(Data entries)
■ ■ ■

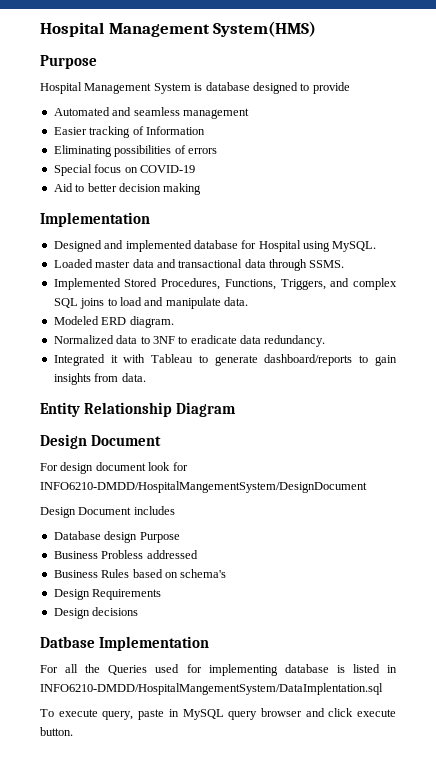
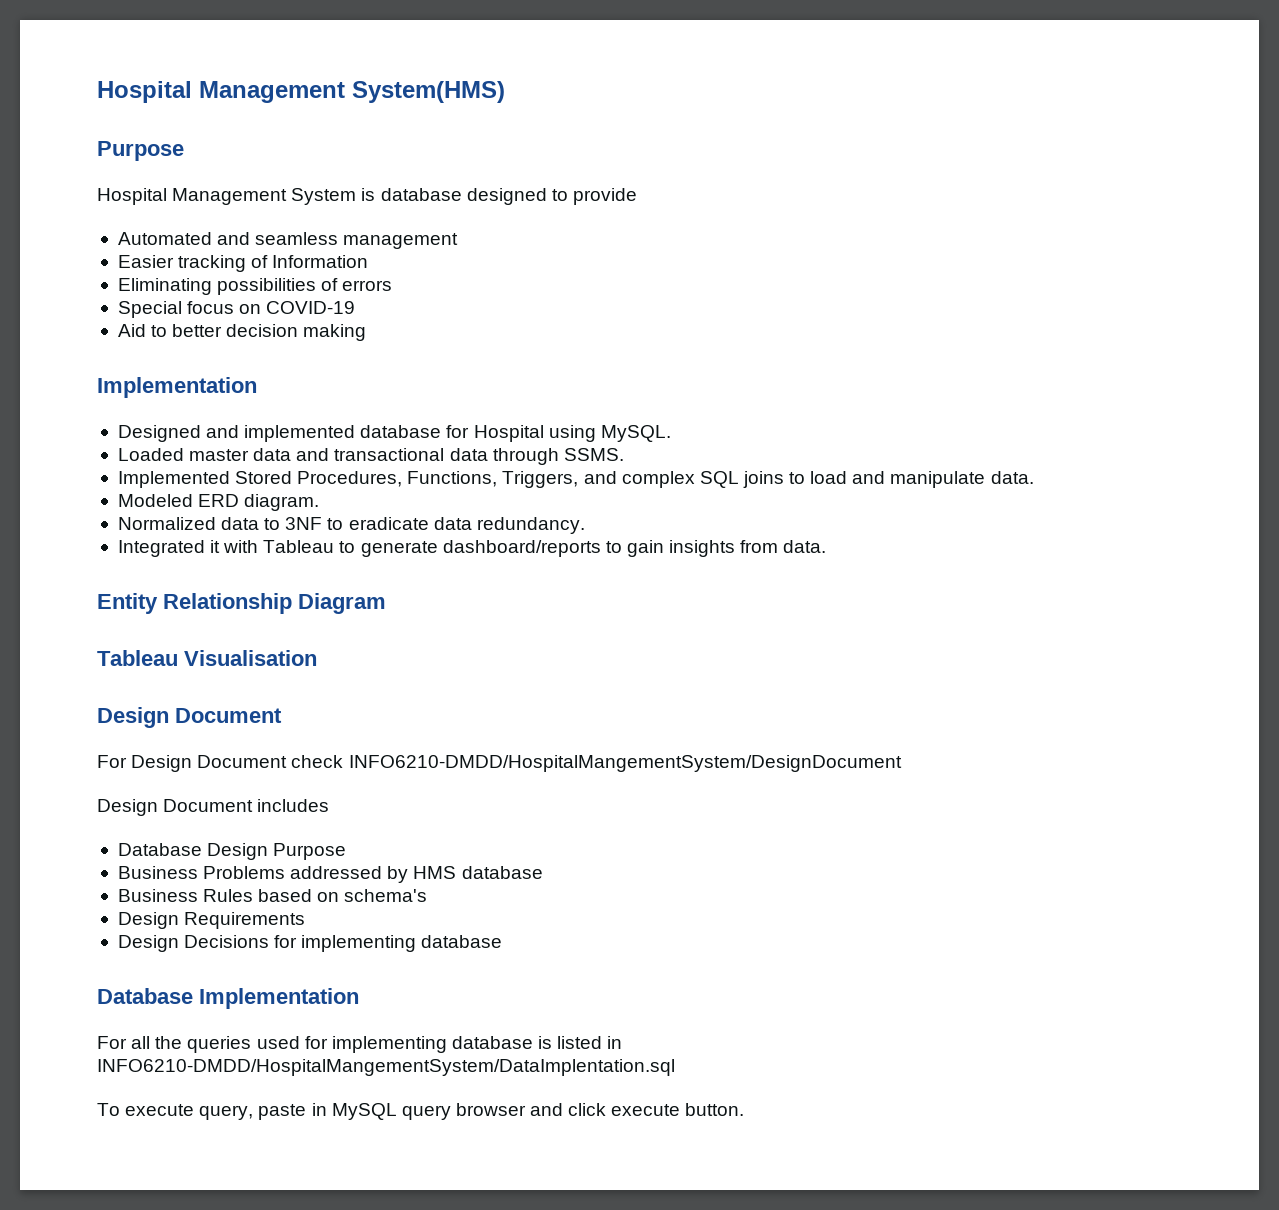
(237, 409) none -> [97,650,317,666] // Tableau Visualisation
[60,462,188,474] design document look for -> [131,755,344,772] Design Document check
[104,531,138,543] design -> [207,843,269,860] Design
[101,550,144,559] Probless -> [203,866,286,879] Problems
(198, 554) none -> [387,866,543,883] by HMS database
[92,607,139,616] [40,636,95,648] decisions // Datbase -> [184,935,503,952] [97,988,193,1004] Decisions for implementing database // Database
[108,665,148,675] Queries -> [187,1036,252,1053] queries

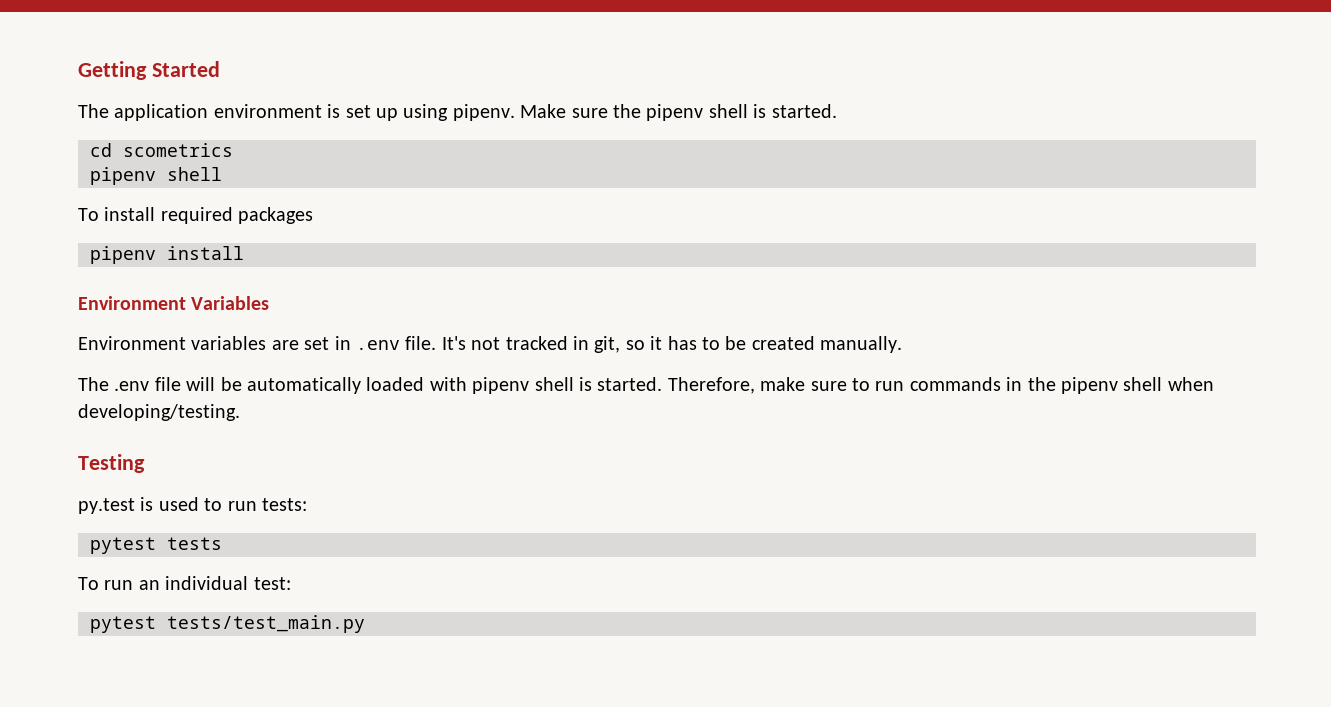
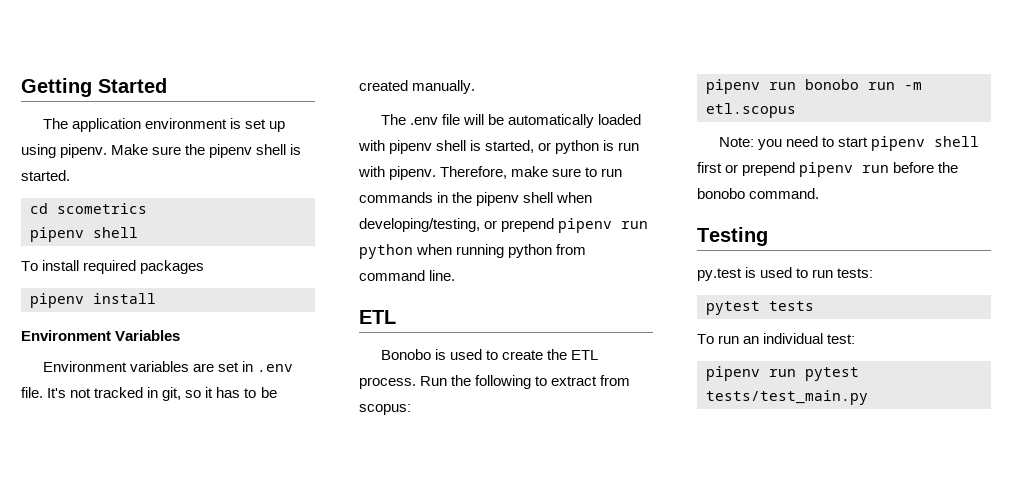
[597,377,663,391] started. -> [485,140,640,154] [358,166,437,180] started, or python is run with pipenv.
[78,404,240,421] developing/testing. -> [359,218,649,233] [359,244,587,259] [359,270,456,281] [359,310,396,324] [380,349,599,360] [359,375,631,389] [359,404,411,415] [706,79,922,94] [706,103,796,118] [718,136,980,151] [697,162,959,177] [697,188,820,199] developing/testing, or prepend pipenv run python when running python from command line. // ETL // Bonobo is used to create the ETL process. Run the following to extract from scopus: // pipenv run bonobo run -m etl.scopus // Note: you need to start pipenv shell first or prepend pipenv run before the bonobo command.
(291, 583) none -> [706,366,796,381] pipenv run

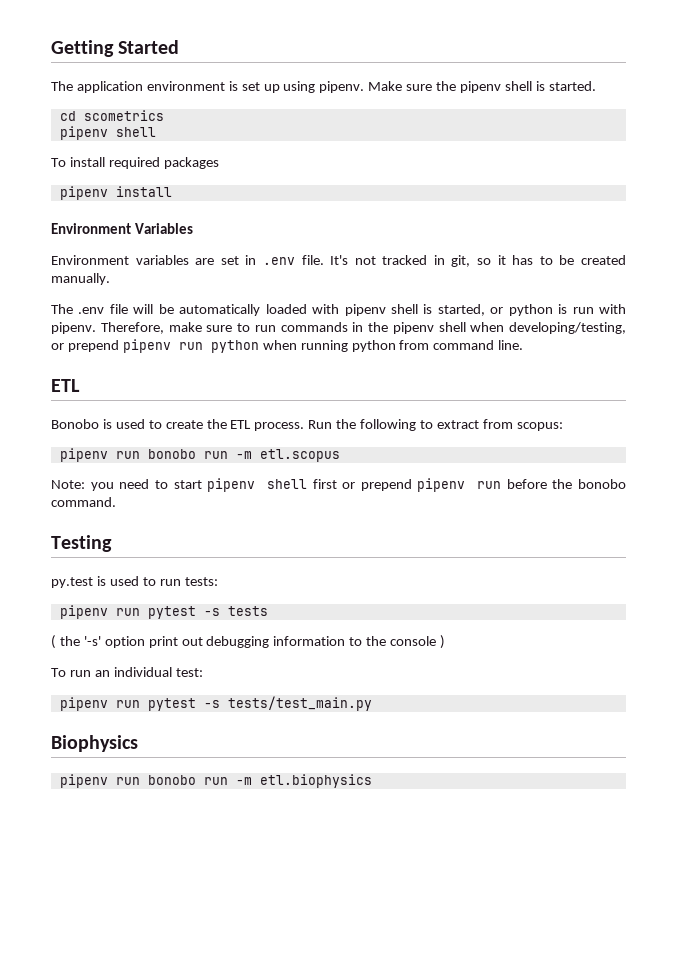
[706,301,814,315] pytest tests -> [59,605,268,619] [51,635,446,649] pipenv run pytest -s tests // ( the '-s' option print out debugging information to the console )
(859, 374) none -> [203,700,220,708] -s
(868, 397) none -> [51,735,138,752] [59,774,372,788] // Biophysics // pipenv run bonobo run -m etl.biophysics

■ ■ ■

Aim of the task - Print, exactly and without pictures, the lines from the one holding "(291, 583) none" through the last line of the entries above, both included.

Result of the task -
(291, 583) none -> [706,366,796,381] pipenv run

[706,301,814,315] pytest tests -> [59,605,268,619] [51,635,446,649] pipenv run pytest -s tests // ( the '-s' option print out debugging information to the console )
(859, 374) none -> [203,700,220,708] -s
(868, 397) none -> [51,735,138,752] [59,774,372,788] // Biophysics // pipenv run bonobo run -m etl.biophysics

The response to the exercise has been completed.